Handling Technical Debt in Small Teams
What is Technical Debt
In the context of a startup, I would define technical debt as:
Technical Debt is some aspect of the system that prevents either the system or developers from delivering value to customers in a timely manner
Types of technical debt:
- Developer Experience: These are things that make developing the application more difficult or more time-consuming. Their effects on customers are once-removed: Customers are not directly affected but developers are slowed down and so features or fixes may take longer. An example of this may be that the build system is too slow and takes 15-30 seconds to recompile after every change
- Performance debt: These are items that make the system slow but otherwise don’t affect the features that a customer uses. This might be an inefficient query that can’t be fixed because of the way that the tables are structured or that the db is just too large and needs to be sharded or split in some way. Often it’s not a crisis state but as the db grows it could become one. Unless a customer complains there is often not a ticket open for it.
- Code debt: This is similar but not the same as DX debt. This is messy or poorly structured code that makes devs not want to touch it because it is brittle or because it’s poorly understood. This slows down any work that involves this code and developers will be reluctant to work on this code because they know that it will take them longer than normal and they know they are more likely to introduce bugs which they will be blamed for. Generally this is the most common and most difficult to fix type of debt.
Understanding the impact of technical debt on engineers
For developers, having a lot of technical debt is much like having a lot of financial debt. Not fixing it can be like just paying the minimum on a credit card with a large balance every month. You work hard only to just keep your head above water and never get ahead.

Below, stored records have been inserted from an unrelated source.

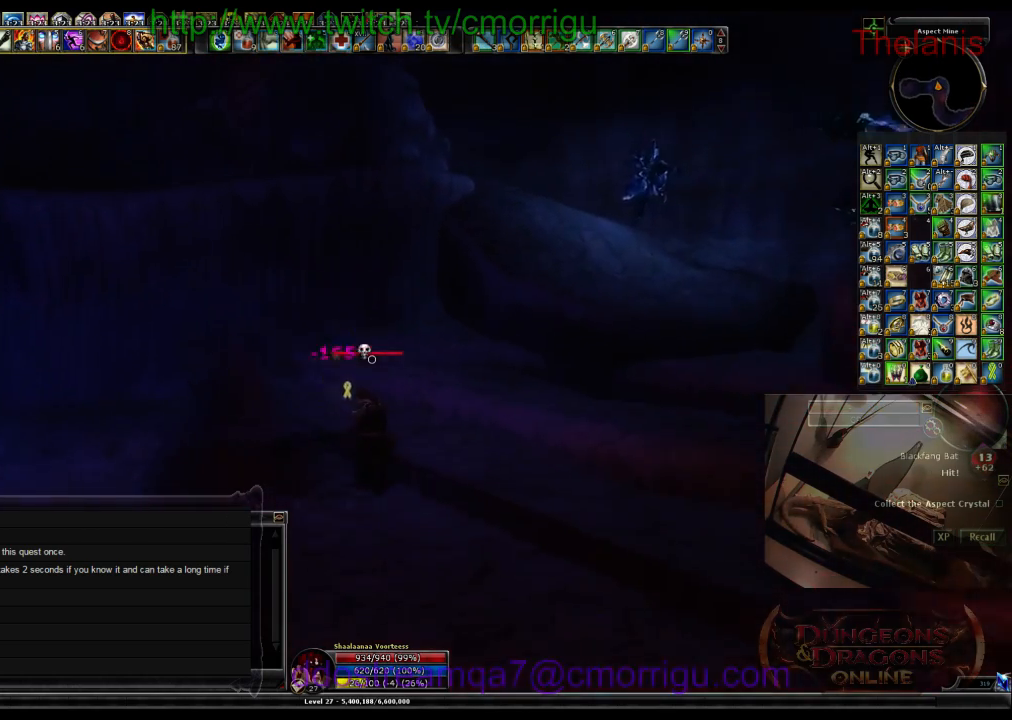
{"keys": [], "events": []}
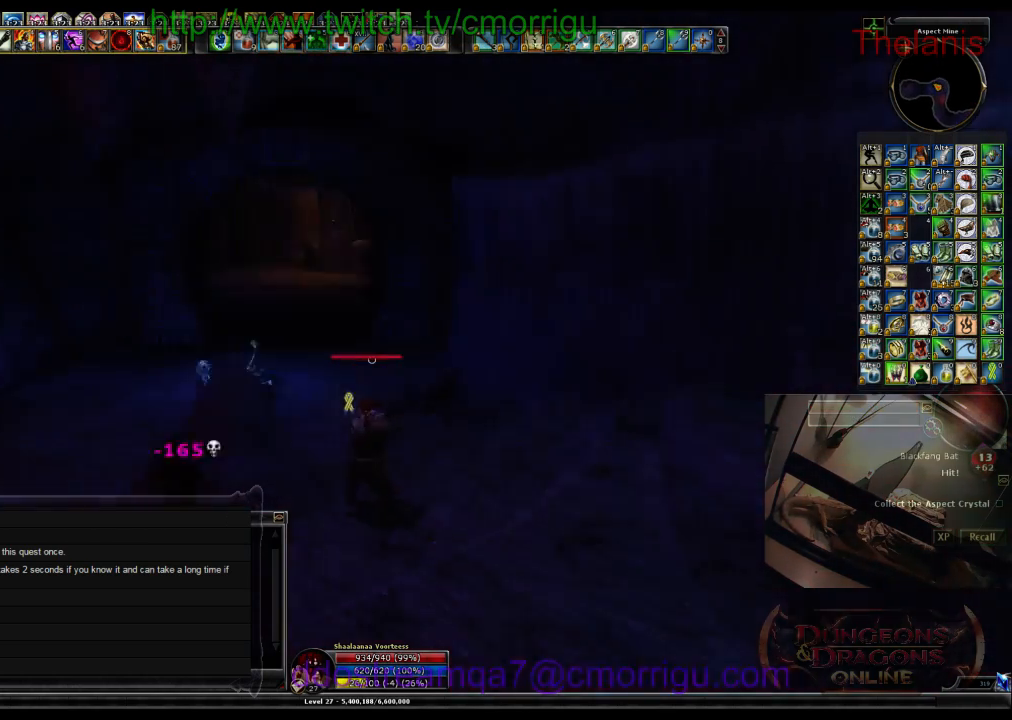
{"keys": [], "events": []}
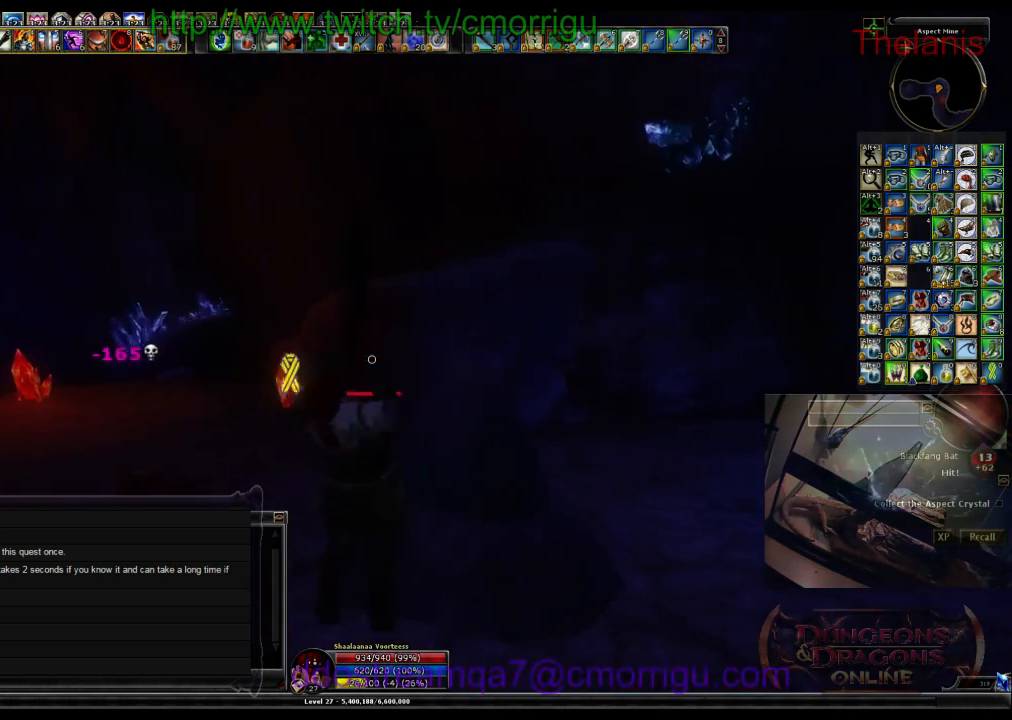
{"keys": ["w"], "events": [[33, "a", "down"], [333, "w", "down"], [367, "a", "up"]]}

If you go too long without ever paying down technical debt, this can lead to developers feeling dissatisfied, that nobody cares about their concerns, and possibly leaving. This is why it’s important to have devs at least understand the decision-making process around what debt gets worked on and when, and get their buy in as much as possible.
The unique challenge of technical debt on startups
Handling Technical Debt in small teams at startups can be the most challenging because the demands being placed on the teams to deliver features now can be tremendous. If you are at the stage where you are still trying to find customers you are often told that the next feature is the feature that’s going to bring in all the customers finally, and that nobody is going to care about how messed up the schema is if we run out of money.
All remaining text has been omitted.